Jesus’ Great Commandment and Classical Christian Education (Monday Musings)

It’s been several years now since I wrote something in a series that I called “Monday Musings,” but as I begin my new role as Head of School at Sager Classical Academy and work through other thoughts I’ve had about classical Christian education for a while, it seemed like a good time to break it back out. The idea is that I muse upon some idea on a Monday in a half-formed fashion that invites discussion and readers’ own ideas as much as (or more than) I provide any conclusive thoughts.

Today’s musing is something I’ve been thinking about lately. First, I am convinced that the primary way we should conceive of and discuss classical Christian education, especially in comparison to other educational options, is to begin with its telos (end/purpose) rather than its method. The method of classical Christian education is important and worth discussion, but only, I believe, after we have established what we are aiming at with the methods. A full discussion of these ends will have to wait for another musing, but one thing I’ve become more and more convinced of is that the telos of classical Christian education, if it is going to be distinctly Christian, must match the telos of Christian discipleship.

For years, I have spent time in ministry settings telling students that the core of the Christian life is found in the Great Commission (Matt 28) and Great Commandment (Matt 22). As I reflected lately on the Great Commandment (to love the Lord our God with all our heart, soul, mind, and strength, and to love our neighbor as ourselves), I was struck by several points of overlap between Jesus’ four categories (heart, soul, mind, and strength) and many of the goals of classical Christian education.

Heart: Classical Christian education aims at forming and rightly ordering our loves, teaching us live good lives.

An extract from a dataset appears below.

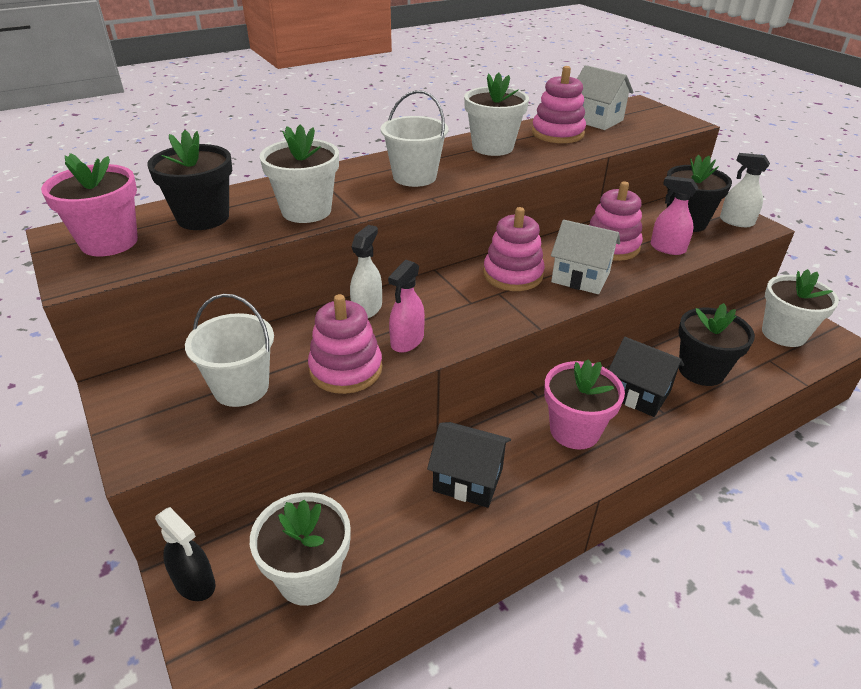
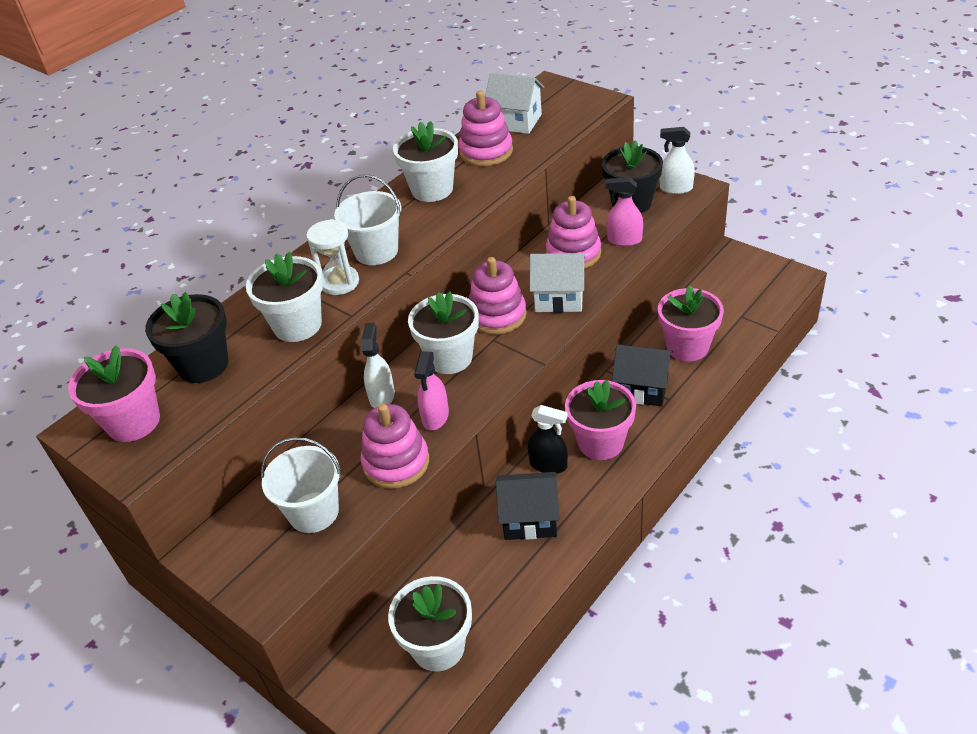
camera: 15 degrees left, 5 degrees up
(195, 583) = (346, 688): black spray bottle -> black spray bottle (548, 465)
(366, 190) = (339, 282): none -> white hourglass
(701, 370) = (687, 347): black flower pot -> pink flower pot
(783, 334) = (746, 284): white flower pot -> white flower pot (449, 358)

Soul: Classical Christian education draws our hearts towards God, to love Him, know Him, glorify Him, and enjoy Him, and to live this out in lives of virtue.

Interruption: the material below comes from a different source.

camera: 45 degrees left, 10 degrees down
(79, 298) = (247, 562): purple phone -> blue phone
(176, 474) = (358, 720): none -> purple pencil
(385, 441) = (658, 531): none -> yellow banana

Mind: Classical Christian education aims to shape in each person the mind of Christ (e.g., Phil 2), to become wise persons. The liberating arts, as Hugh of St. Victor once said, “[…] intend, namely, to restore within us the divine likeness, a likeness which to us is a form but to God is his nature. The more we are conformed to the divine nature, the more do we possess Wisdom, for then there begins to shine forth again in us what has forever existed in the divine Idea or Pattern coming and going in us but standing changeless in God.”[1]

Strength: Classical Christian education aims to educate the whole person, soul AND body, and therefore values embodied learning that brings all a person under the Lordship of Christ to do His will.

As I said, Monday Musings are only a start, so I value your feedback, questions, and comments as I think on this topic and hope to develop it further in the future.


[1]Hugh of Saint Victor, The Didascalicon of Hugh of Saint Victor: A Medieval Guide to the Arts, trans. Jerome Taylor (New York: Columbia University Press, 1991), 61.